[Data items]
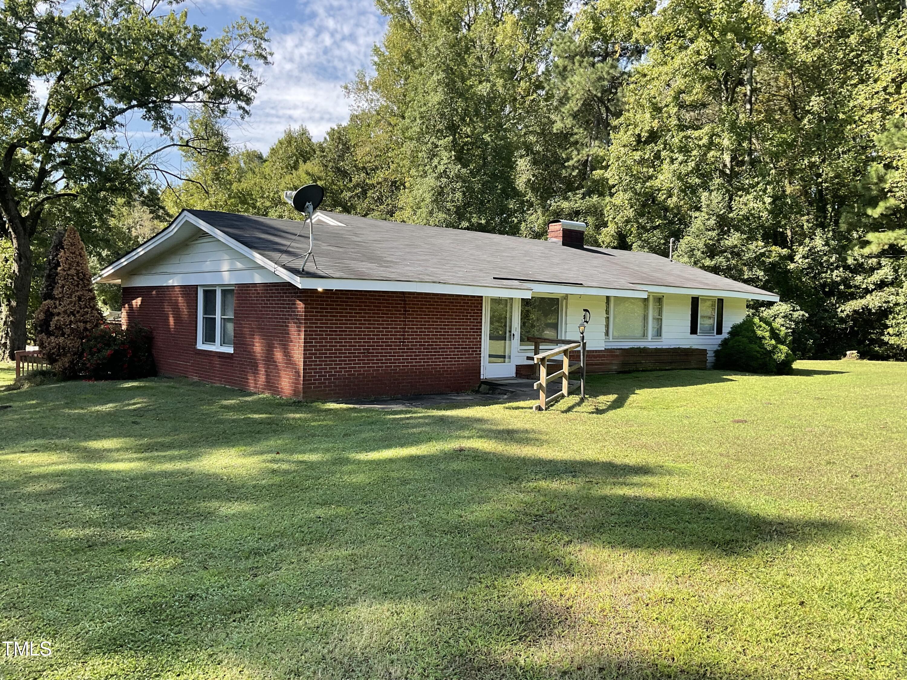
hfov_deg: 61.7
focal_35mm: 29
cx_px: 454
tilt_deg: +0.7
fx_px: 760
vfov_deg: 48.2
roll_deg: +0.3
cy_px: 340
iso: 16
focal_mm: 3
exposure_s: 1/422
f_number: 1.8
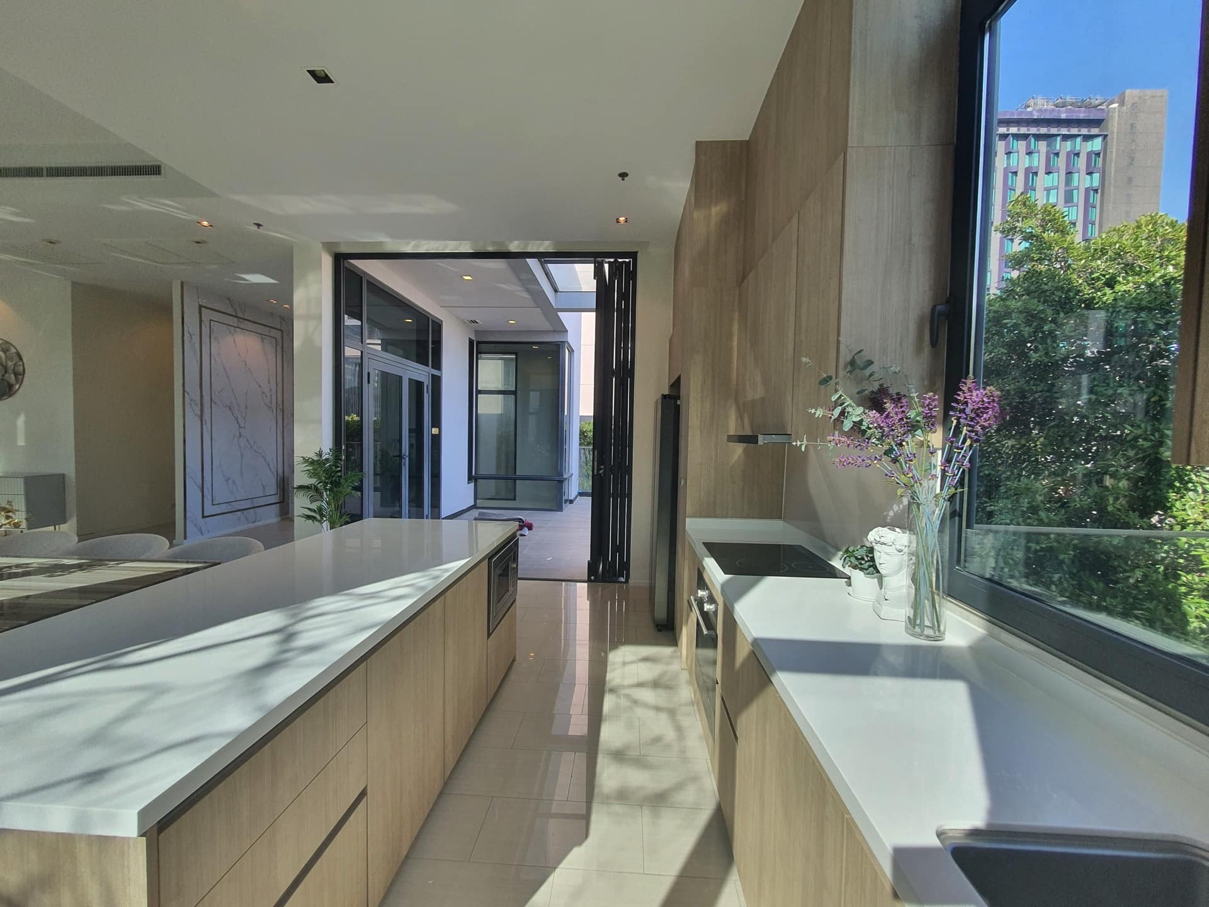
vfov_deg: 89.9
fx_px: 454
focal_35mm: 13
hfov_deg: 106.2
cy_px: 454
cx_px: 604
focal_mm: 1.8
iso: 50
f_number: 2.2
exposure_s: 1/138
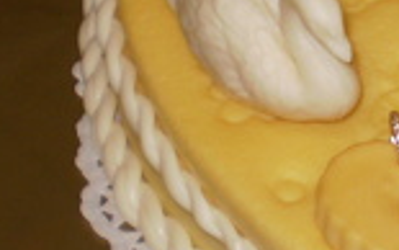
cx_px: 553
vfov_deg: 6.7
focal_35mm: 197
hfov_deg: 10.4
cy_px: 116
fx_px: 2143
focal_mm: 7.4
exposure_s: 1/40
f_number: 3.5
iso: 100
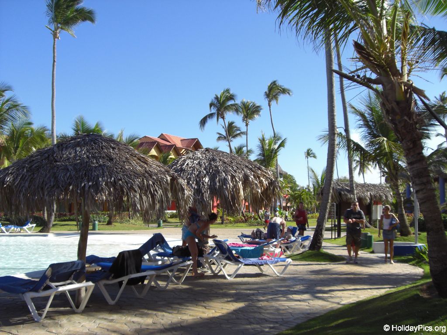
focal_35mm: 38
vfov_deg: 37.7
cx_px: 224
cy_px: 168
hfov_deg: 49.0
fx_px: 491
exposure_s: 1/800
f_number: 2.7
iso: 64
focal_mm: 6.2
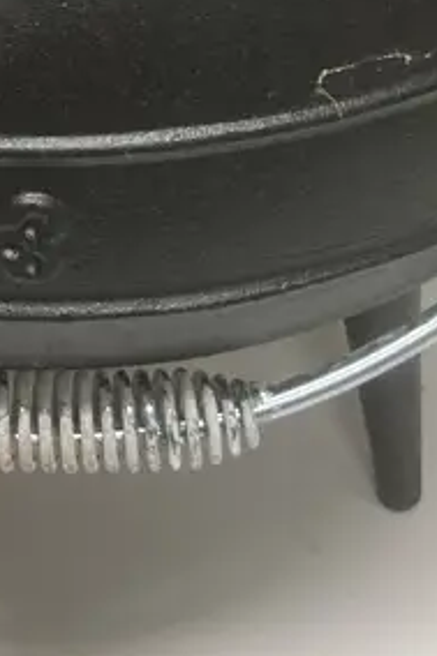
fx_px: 1914
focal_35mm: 105
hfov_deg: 12.9
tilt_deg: -28.6
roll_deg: +0.0
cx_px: 69
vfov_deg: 18.5
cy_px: -109
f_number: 1.8
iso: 100
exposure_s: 1/50
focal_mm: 3.99
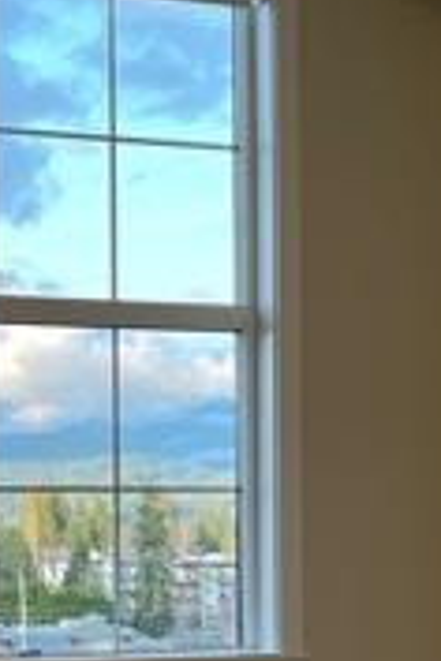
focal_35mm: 98
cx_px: 191
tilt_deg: -0.9
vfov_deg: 20.6
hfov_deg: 14.0
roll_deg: +0.3
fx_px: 1801
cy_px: 538
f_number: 1.6
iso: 50
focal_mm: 5.1
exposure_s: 1/120
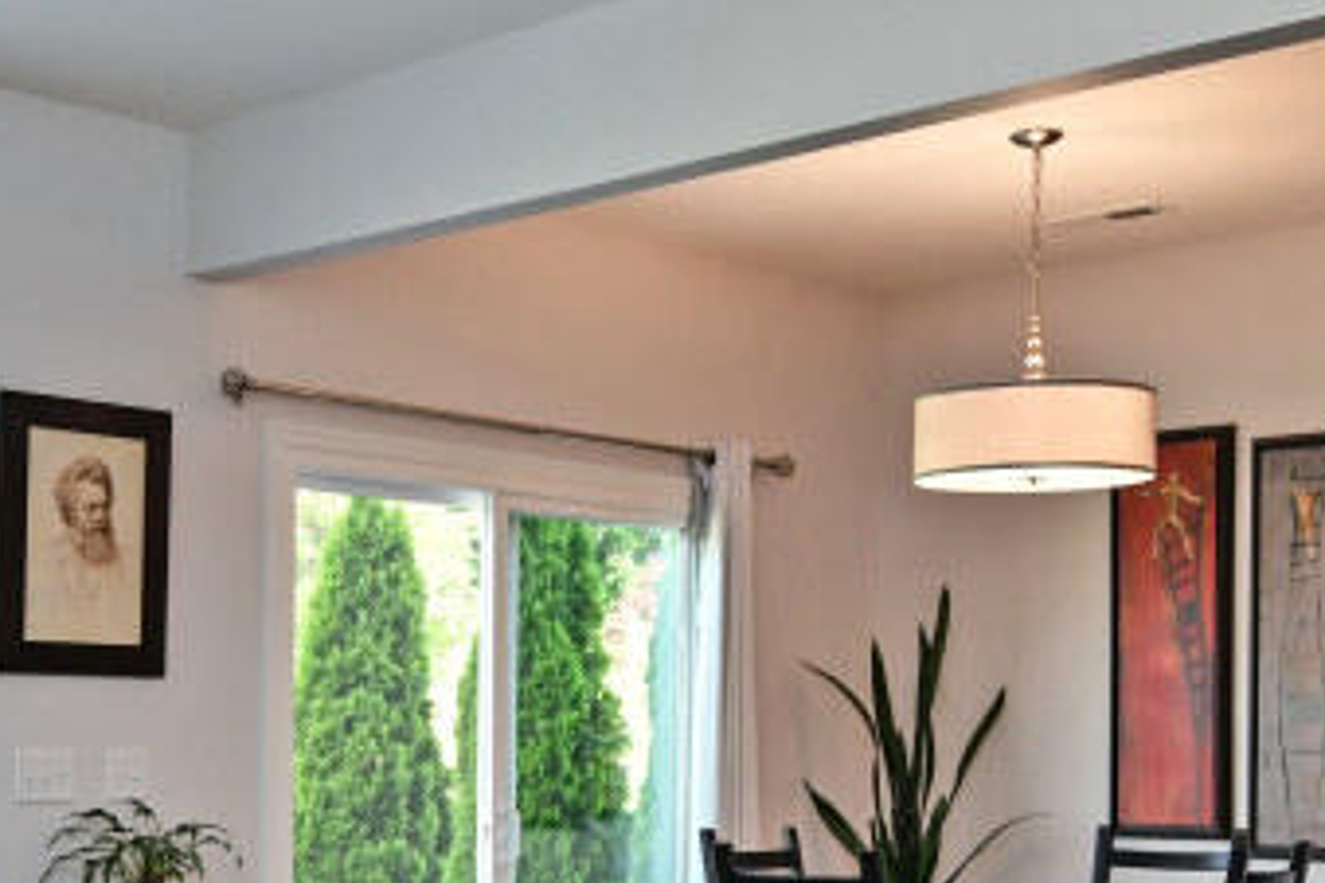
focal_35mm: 62
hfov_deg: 31.7
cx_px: 313
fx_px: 2282
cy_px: 762
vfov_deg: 21.5
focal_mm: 14
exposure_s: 1/60
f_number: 4
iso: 200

## EXERCISE INSTRUCTIONS
Your answer must be the lines from the one holding "exposure_s: 1/50" through the final line of the records above, exactly as written and without any pictures.

## ANSWER TO THIS PROBLEM
exposure_s: 1/50
focal_mm: 3.99
focal_35mm: 98
cx_px: 191
tilt_deg: -0.9
vfov_deg: 20.6
hfov_deg: 14.0
roll_deg: +0.3
fx_px: 1801
cy_px: 538
f_number: 1.6
iso: 50
focal_mm: 5.1
exposure_s: 1/120
focal_35mm: 62
hfov_deg: 31.7
cx_px: 313
fx_px: 2282
cy_px: 762
vfov_deg: 21.5
focal_mm: 14
exposure_s: 1/60
f_number: 4
iso: 200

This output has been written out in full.